I ignored his faint snort of laughter.
“I don’t understand. This goes right out under the edge of the roof stones, almost to surface. It’s damp. Why would anyone put anything…?” My arm was almost at full stretch inside the hollow now. One last reach and I’d have done all I could without more equipment, without going in from the surface.
The trowel scraped on stone. I pulled back straight away. Probably it was only a rock beneath the turf, but that sound always made us drop the metal in favour of flesh, brushes, whatever would uncover without harming. I shifted back, about to say give us a leg up—but he was already there, bending to lift me.

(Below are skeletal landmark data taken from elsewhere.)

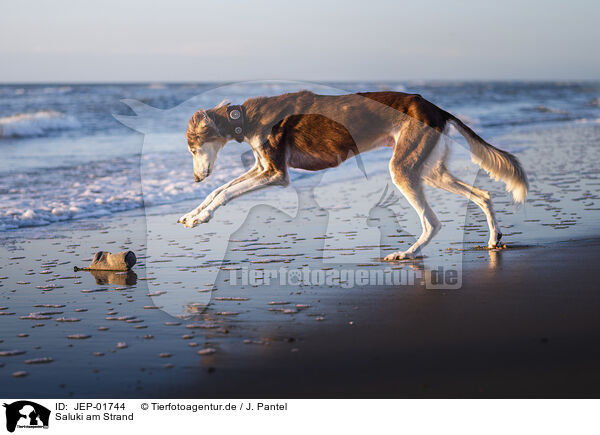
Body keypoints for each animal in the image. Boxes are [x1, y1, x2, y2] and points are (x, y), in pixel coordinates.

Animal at [177, 90, 524, 260]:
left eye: (192, 148)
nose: (195, 179)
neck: (245, 117)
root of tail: (437, 109)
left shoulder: (276, 174)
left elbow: (224, 192)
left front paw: (200, 217)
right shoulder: (263, 168)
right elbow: (217, 190)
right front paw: (193, 215)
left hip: (403, 169)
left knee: (432, 222)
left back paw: (407, 253)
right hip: (428, 170)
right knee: (483, 194)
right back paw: (493, 239)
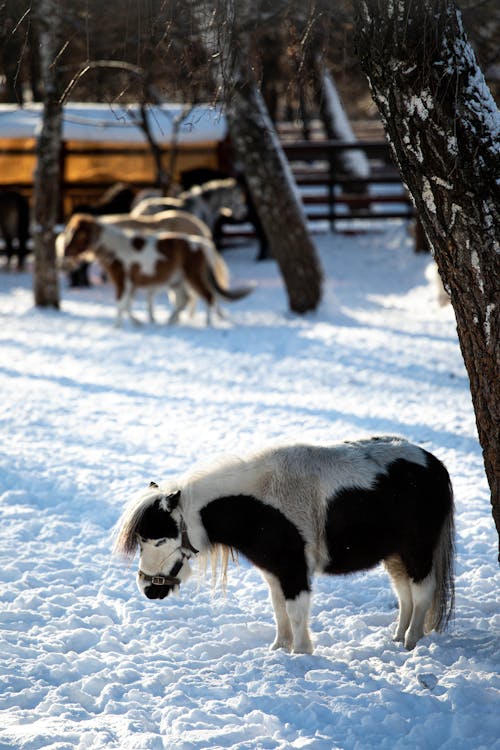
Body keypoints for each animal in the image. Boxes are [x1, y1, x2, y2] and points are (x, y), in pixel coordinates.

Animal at [57, 213, 254, 328]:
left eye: (75, 233)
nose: (65, 252)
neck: (117, 249)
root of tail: (201, 244)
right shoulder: (132, 284)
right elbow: (127, 305)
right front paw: (137, 322)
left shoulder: (123, 281)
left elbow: (121, 303)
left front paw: (118, 326)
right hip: (178, 281)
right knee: (184, 300)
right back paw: (170, 321)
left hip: (192, 277)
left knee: (207, 296)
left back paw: (207, 323)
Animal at [112, 438, 454, 656]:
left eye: (158, 539)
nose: (148, 589)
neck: (258, 506)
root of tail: (434, 464)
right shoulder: (274, 571)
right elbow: (279, 610)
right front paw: (279, 649)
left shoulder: (293, 569)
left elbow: (296, 611)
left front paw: (301, 654)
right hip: (395, 554)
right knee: (404, 592)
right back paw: (397, 637)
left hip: (417, 550)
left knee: (422, 591)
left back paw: (411, 642)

“Ta. There’s something here—blocking the passage or ending it, maybe.” I could feel a flat surface, a stone, filling the whole space. And what made my heart pound, my spine prickle, was the knowledge shooting up through my fingertips that the stone was carved. A tiny hollow, a circle surrounding it. “Cup and ring,” I whispered, and felt Rayne’s shrug where his shoulder was pressed to my thigh. Never mind—I’d enjoy explaining to him later the mystic nature of these notations in rock the Neolithic inhabitants of Britain had left behind them, the tantalising hints they gave of maps, constellations, symbols for the cycles of the moon. They had been one of Jason’s most beloved mysteries. He’d been running every pattern and arrangement found to date into a custom-designed computer program up until a couple of months before he died.
That was it. Cup-and-ring marks, and under them, around them, short lines in coherent order. Rayne passed the torch up to me without needing to be asked. One quick survey with the beam confirmed what touch was telling me. Not just enigmatic symbols—text, all around the edge of the stone. I thought for a second it was Runic, then recognised the neat dashes and diagonals of Ogham script. The oldest alphabet in the world, designed to be chiselled into rock, used from earliest Bronze Age forward to inscribe boundary markers, monoliths on the graves of chieftains.

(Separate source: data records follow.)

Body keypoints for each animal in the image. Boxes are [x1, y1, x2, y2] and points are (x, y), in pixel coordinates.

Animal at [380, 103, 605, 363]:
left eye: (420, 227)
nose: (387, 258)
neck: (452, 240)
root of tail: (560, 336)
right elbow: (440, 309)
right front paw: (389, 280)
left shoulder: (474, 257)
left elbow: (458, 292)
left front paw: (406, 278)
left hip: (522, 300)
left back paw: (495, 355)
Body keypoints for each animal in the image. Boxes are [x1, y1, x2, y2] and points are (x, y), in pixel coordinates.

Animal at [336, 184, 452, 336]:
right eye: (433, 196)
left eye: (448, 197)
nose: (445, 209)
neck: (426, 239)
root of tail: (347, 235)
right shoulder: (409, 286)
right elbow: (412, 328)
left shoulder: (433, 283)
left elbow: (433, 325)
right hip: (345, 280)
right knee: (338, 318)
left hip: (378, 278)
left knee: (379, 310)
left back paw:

“Text,” I said. “Text with symbols. Connected to them, translating them maybe.”
“What, like a Rosetta stone, or…”
“Exactly. Exactly. Christ—this is what Jason was looking for. I don’t know why he got so distraught about it, or what the hell connection there is with Hartcliffe Dean or bloody biochemistry, and I don’t care.” I could hardly breathe. This would qualify as a key, all right. There was nothing extant in the whole world that linked Stone Age consciousness to the staggeringly different world view that prevailed after the invention of script. “Quick, help me get this out. I’ve got to see it.”
“Okay. I’ll have to let you down. You all right? Can you reach?”

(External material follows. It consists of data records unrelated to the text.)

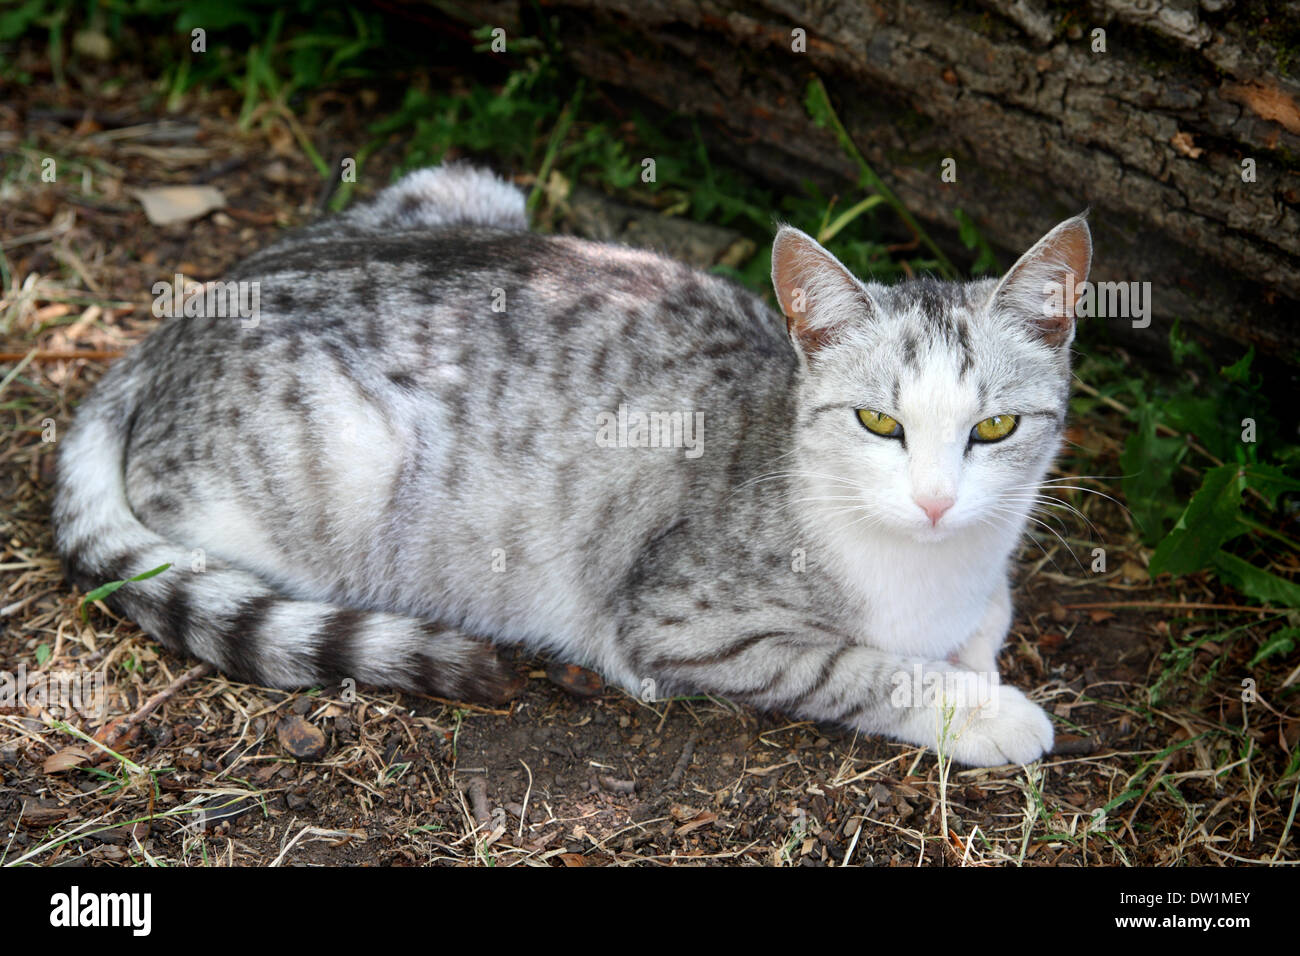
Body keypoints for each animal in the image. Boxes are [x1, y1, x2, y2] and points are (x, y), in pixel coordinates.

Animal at [55, 162, 1092, 764]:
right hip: (343, 469)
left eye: (995, 429)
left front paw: (975, 645)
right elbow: (862, 668)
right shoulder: (681, 625)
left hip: (469, 184)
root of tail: (179, 319)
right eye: (879, 422)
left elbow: (990, 611)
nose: (935, 501)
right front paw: (987, 711)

“Yeah, with the edge of the trowel. Just…”
The top edge of the stone came free. It almost fell into my hands, and I stretched out my palms for it, pulling muscles in my shoulders and back. I’d have taken any kind of pain to make this catch. When I breathed in, I thought the air brought me a trace of Jason’s scent, as if he were here with me, urging me on, teaching and guiding me as he had always done. “He knew exactly what he was after. I don’t know why he didn’t talk to me about it. This is his key.”
“Daniel. Get back.”
I froze, the carved slab in my grasp. I had never heard Rayne sound like this before. I tried to work out what was different, and after a moment I realised that it was the note of fear. It sent a cold pang through me. I hadn’t thought him capable. Not through bomb blast, near capture by armed guards, overwhelming sexual surrender on a stripped-down bed… He was reaching past me into the hole, shining the torch into the space beyond the carved stone. “What is it?”
“Dan. You know how you never do what I tell you?”
“Yes.”
“Fucking do it this time. Take the stone and step back now.”